Cuando llegaron al calabozo sombrío, Rolando preparó los instrumentos del juego "corta la cuerda". ¡Pero esta ocasión iba a pararse él mismo en el taburete mientras Justina jalaba la cuerda! Desnudándose solo, le impartió sus últimas instrucciones:

—Después de que hayas ajustado el nudo alrededor de mi cuello, ponte en el lugar que acostumbro ocupar yo en el sofá. Luego, lánzame maldiciones mientras me acaricio las partes genitales, y cuando compruebes que estoy lo bastante excitado, tira el taburete que está bajo mis pies. Yo no tendré una hoz para cortar la cuerda, pues podría sentir la tentación de usarla rápidamente. Tú la tendrás en la mano, y cuando caiga el taburete permite que me quede colgado. Déjame ahí hasta que presencies ya sea la eyaculación de mi semen o la evidencia de que comienzo a agonizar. Si llega a suceder esto último, corta en seguida la cuerda y pégame bofetadas en la cara y la cabeza para revivirme; pero si acontece lo primero, deja que la eyaculación prosiga hasta que mi sustancia se haya agotado por completo, y sólo entonces descuélgame...

Después de haberle dado estas instrucciones se subió al taburete.
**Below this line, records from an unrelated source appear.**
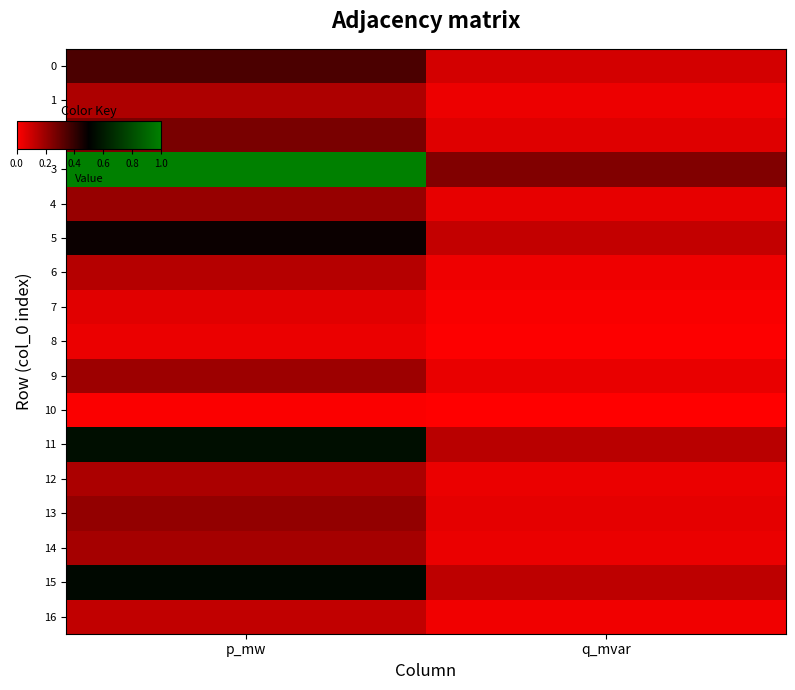

Reading left to right, list all the values displayed in this chart.

0: p_mw=0.4	q_mvar=0.1
1: p_mw=0.2	q_mvar=0.0
2: p_mw=0.3	q_mvar=0.1
3: p_mw=1.0	q_mvar=0.2
4: p_mw=0.2	q_mvar=0.0
5: p_mw=0.5	q_mvar=0.1
6: p_mw=0.1	q_mvar=0.0
7: p_mw=0.1	q_mvar=0.0
8: p_mw=0.0	q_mvar=0.0
9: p_mw=0.2	q_mvar=0.0
10: p_mw=0.0	q_mvar=0.0
11: p_mw=0.6	q_mvar=0.1
12: p_mw=0.2	q_mvar=0.0
13: p_mw=0.2	q_mvar=0.1
14: p_mw=0.2	q_mvar=0.0
15: p_mw=0.5	q_mvar=0.1
16: p_mw=0.1	q_mvar=0.0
Obedeciéndolo, Justina apretó el nudo alrededor de su cuello. Él comenzó a acariciarse mientras ella lo insultaba, y en pocos segundos se irguió el órgano monstruoso. Entonces le hizo la señal de que jalara la cuerda; el taburete salió volando y...
¡Sucedió tal como lo había pensado el canalla! Cuando el cuerpo cayó con la fuerza del impacto, una amplia sonrisa de éxtasis iluminó su cara. Su miembro se extendió hasta lo increíble, y brotó un géiser de semen que le llegó más arriba que la cabeza, casi hasta el techo del sótano. 

Después de que arrojó las últimas gotas, Justina cortó la cuerda y lo liberó, cayó al suelo sin sentido, pero a fuerza de bofetadas pronto se recuperó. Su felicidad llegaba casi al delirio. 

—¡Oh, mi hermosa chiquilla! —gritó—. ¡Son sensaciones que están más allá de lo imaginable! ¡Superan todo lo que he concebido antes! ¡Tenemos que hacerlo todas las noches durante el resto de mi vida!

—¡Pero, señor! —replicó Justina, tratando de protestar—. ¿No me prometió la libertad a cambio de mi colaboración en este experimento?

—Ya sabes que mis promesas no valen nada, chiquilla —repuso, riendo burlonamente—. Así soy yo. —Luego, golpeándole la cara con brutalidad, agregó—: Además, yo sé que si me ayudas todas las noches en esta empresa no permitirás que muera. Así es tu naturaleza.

Y Justina lloró sin consuelo, pues sabía que lo dicho era cierto.